HLA identical leukemia cells and T cell growth factor activate cytotoxic T cell recognition of minor locus histocompatibility antigens in vitro.

Abstract

Lymphocytes from a healthy HLA-identical bone marrow transplant donor were tested for their ability to destroy her brother's acute myelogenous leukemia blasts in vitro. Primary mixed lymphocyte culture (MLC) and cell-mediated lysis (CML) responses between the patient's remission (pretransplant) and donor's lymphocytes were negative. Stimulation of donor lymphocytes for 7 d in vitro with irradiated leukemia cells, leukemia cells plus allogeneic irradiated lymphocytes, or a pool of irradiated lymphocytes from 10 donors, did not activate any cytotoxic cells able to destroy the HLA identical leukemic blasts. Further culturing for 7 additional d in T cell growth factor (TCGF) generated lymphocytes that induced effective cytotoxicity against the leukemic blasts, but not against autologous lymphocytes.

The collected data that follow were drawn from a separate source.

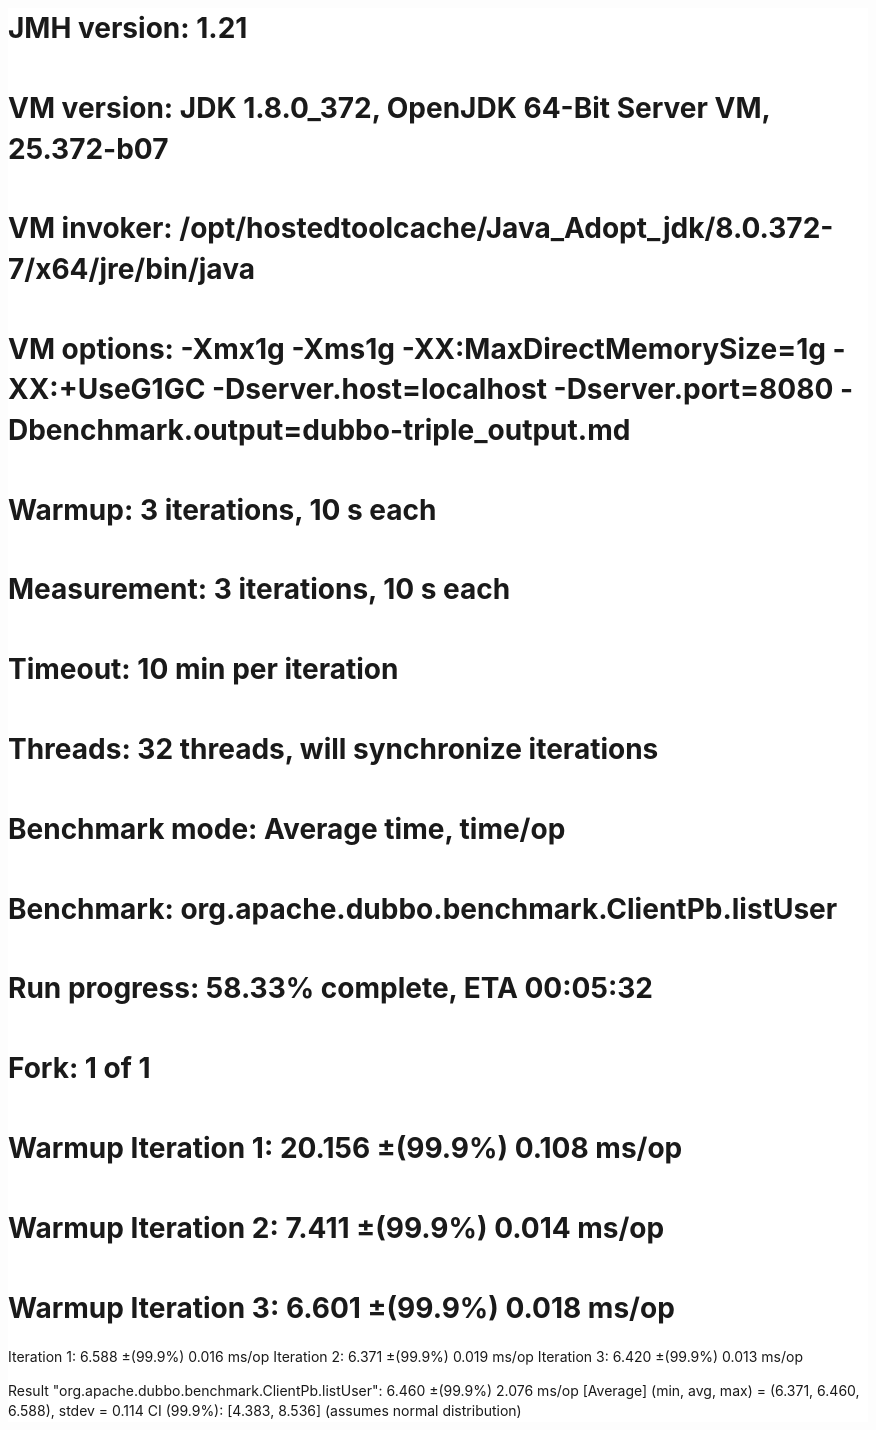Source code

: 
# JMH version: 1.21
# VM version: JDK 1.8.0_372, OpenJDK 64-Bit Server VM, 25.372-b07
# VM invoker: /opt/hostedtoolcache/Java_Adopt_jdk/8.0.372-7/x64/jre/bin/java
# VM options: -Xmx1g -Xms1g -XX:MaxDirectMemorySize=1g -XX:+UseG1GC -Dserver.host=localhost -Dserver.port=8080 -Dbenchmark.output=dubbo-triple_output.md
# Warmup: 3 iterations, 10 s each
# Measurement: 3 iterations, 10 s each
# Timeout: 10 min per iteration
# Threads: 32 threads, will synchronize iterations
# Benchmark mode: Average time, time/op
# Benchmark: org.apache.dubbo.benchmark.ClientPb.listUser

# Run progress: 58.33% complete, ETA 00:05:32
# Fork: 1 of 1
# Warmup Iteration   1: 20.156 ±(99.9%) 0.108 ms/op
# Warmup Iteration   2: 7.411 ±(99.9%) 0.014 ms/op
# Warmup Iteration   3: 6.601 ±(99.9%) 0.018 ms/op
Iteration   1: 6.588 ±(99.9%) 0.016 ms/op
Iteration   2: 6.371 ±(99.9%) 0.019 ms/op
Iteration   3: 6.420 ±(99.9%) 0.013 ms/op


Result "org.apache.dubbo.benchmark.ClientPb.listUser":
  6.460 ±(99.9%) 2.076 ms/op [Average]
  (min, avg, max) = (6.371, 6.460, 6.588), stdev = 0.114
  CI (99.9%): [4.383, 8.536] (assumes normal distribution)
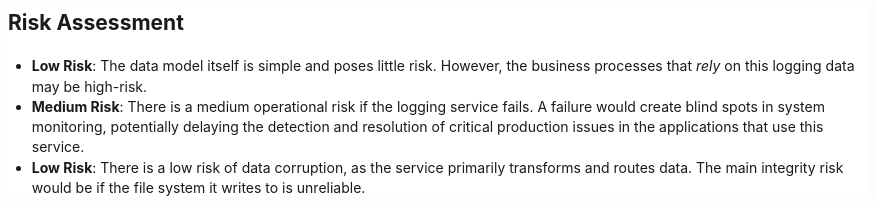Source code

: ## Risk Assessment

-   **Low Risk**: The data model itself is simple and poses little risk. However, the business processes that *rely* on this logging data may be high-risk.
-   **Medium Risk**: There is a medium operational risk if the logging service fails. A failure would create blind spots in system monitoring, potentially delaying the detection and resolution of critical production issues in the applications that use this service.
-   **Low Risk**: There is a low risk of data corruption, as the service primarily transforms and routes data. The main integrity risk would be if the file system it writes to is unreliable.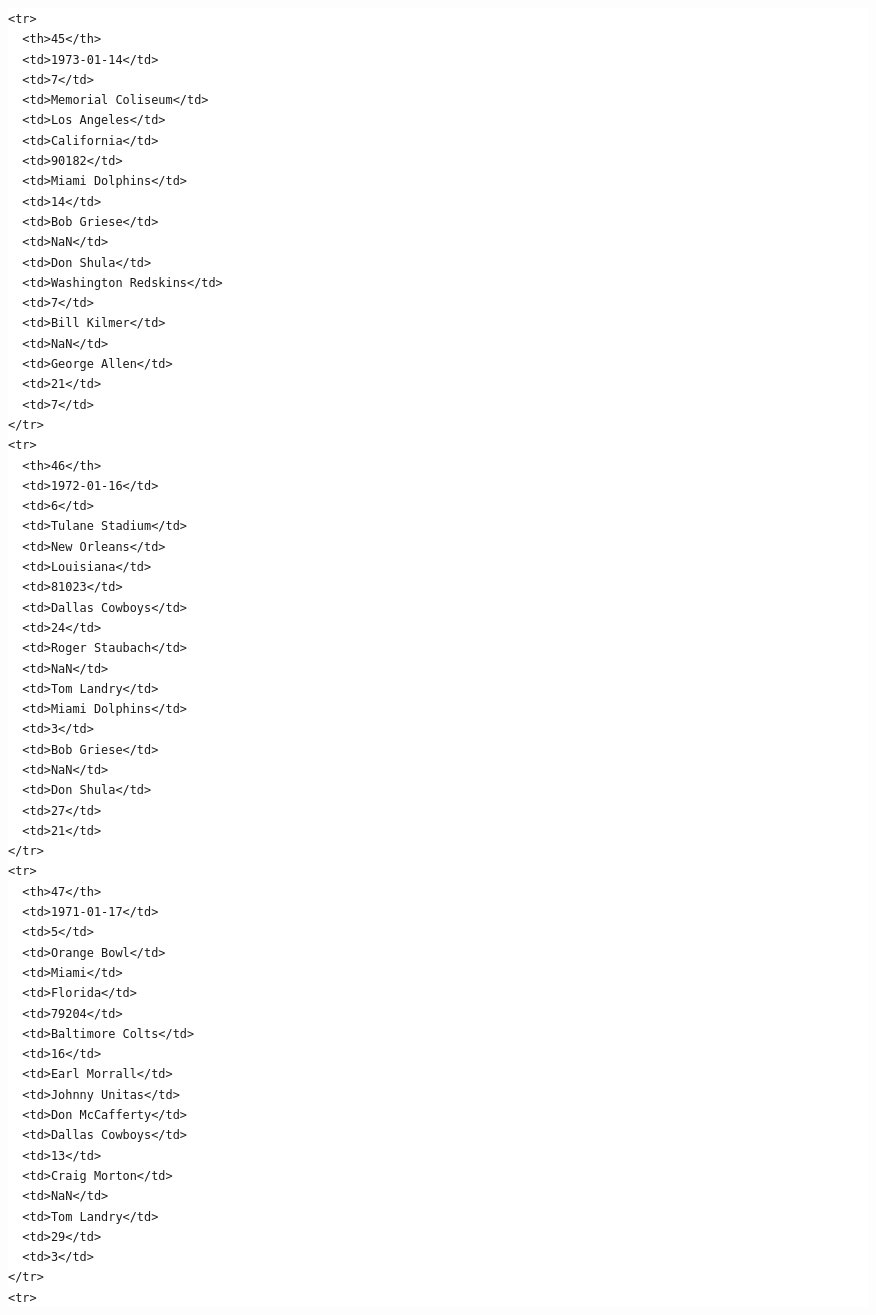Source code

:     <tr>
      <th>45</th>
      <td>1973-01-14</td>
      <td>7</td>
      <td>Memorial Coliseum</td>
      <td>Los Angeles</td>
      <td>California</td>
      <td>90182</td>
      <td>Miami Dolphins</td>
      <td>14</td>
      <td>Bob Griese</td>
      <td>NaN</td>
      <td>Don Shula</td>
      <td>Washington Redskins</td>
      <td>7</td>
      <td>Bill Kilmer</td>
      <td>NaN</td>
      <td>George Allen</td>
      <td>21</td>
      <td>7</td>
    </tr>
    <tr>
      <th>46</th>
      <td>1972-01-16</td>
      <td>6</td>
      <td>Tulane Stadium</td>
      <td>New Orleans</td>
      <td>Louisiana</td>
      <td>81023</td>
      <td>Dallas Cowboys</td>
      <td>24</td>
      <td>Roger Staubach</td>
      <td>NaN</td>
      <td>Tom Landry</td>
      <td>Miami Dolphins</td>
      <td>3</td>
      <td>Bob Griese</td>
      <td>NaN</td>
      <td>Don Shula</td>
      <td>27</td>
      <td>21</td>
    </tr>
    <tr>
      <th>47</th>
      <td>1971-01-17</td>
      <td>5</td>
      <td>Orange Bowl</td>
      <td>Miami</td>
      <td>Florida</td>
      <td>79204</td>
      <td>Baltimore Colts</td>
      <td>16</td>
      <td>Earl Morrall</td>
      <td>Johnny Unitas</td>
      <td>Don McCafferty</td>
      <td>Dallas Cowboys</td>
      <td>13</td>
      <td>Craig Morton</td>
      <td>NaN</td>
      <td>Tom Landry</td>
      <td>29</td>
      <td>3</td>
    </tr>
    <tr>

Effective killing against the leukemia was observed only in cultures initially stimulated with the irradiated leukemia cells. These cytotoxic cells were maintained in TCGF and mediated persistent killing against the leukemic target cells. They were also able to destroy lymphocytes from the patient's mother and father, but not from an unrelated cell donor. This suggested specific recognition of non-HLA antigens inherited by the patient, that were foreign to the HLA identical bone marrow donor. These lymphocytes were cloned by a limiting dilution technique and one clone maintained cytotoxicity to the AML blasts and the father's lymphocytes, but not lymphocytes from the mother or an HLA-identical donor. This cytotoxicity was inhibited by a monoclonal anti-HLA antibody. Thus, in vitro sensitization of this sibling's lymphocytes with AML blasts followed by TCGF expansion, and cloning, enabled the detection of HLA-restricted cytotoxic cells that recognize minor locus histocompatibility antigens. This immune recognition may be relevant to the "graft vs. leukemia" effect that has been observed in leukemic animals and patients following histocompatible hematopoietic transplants.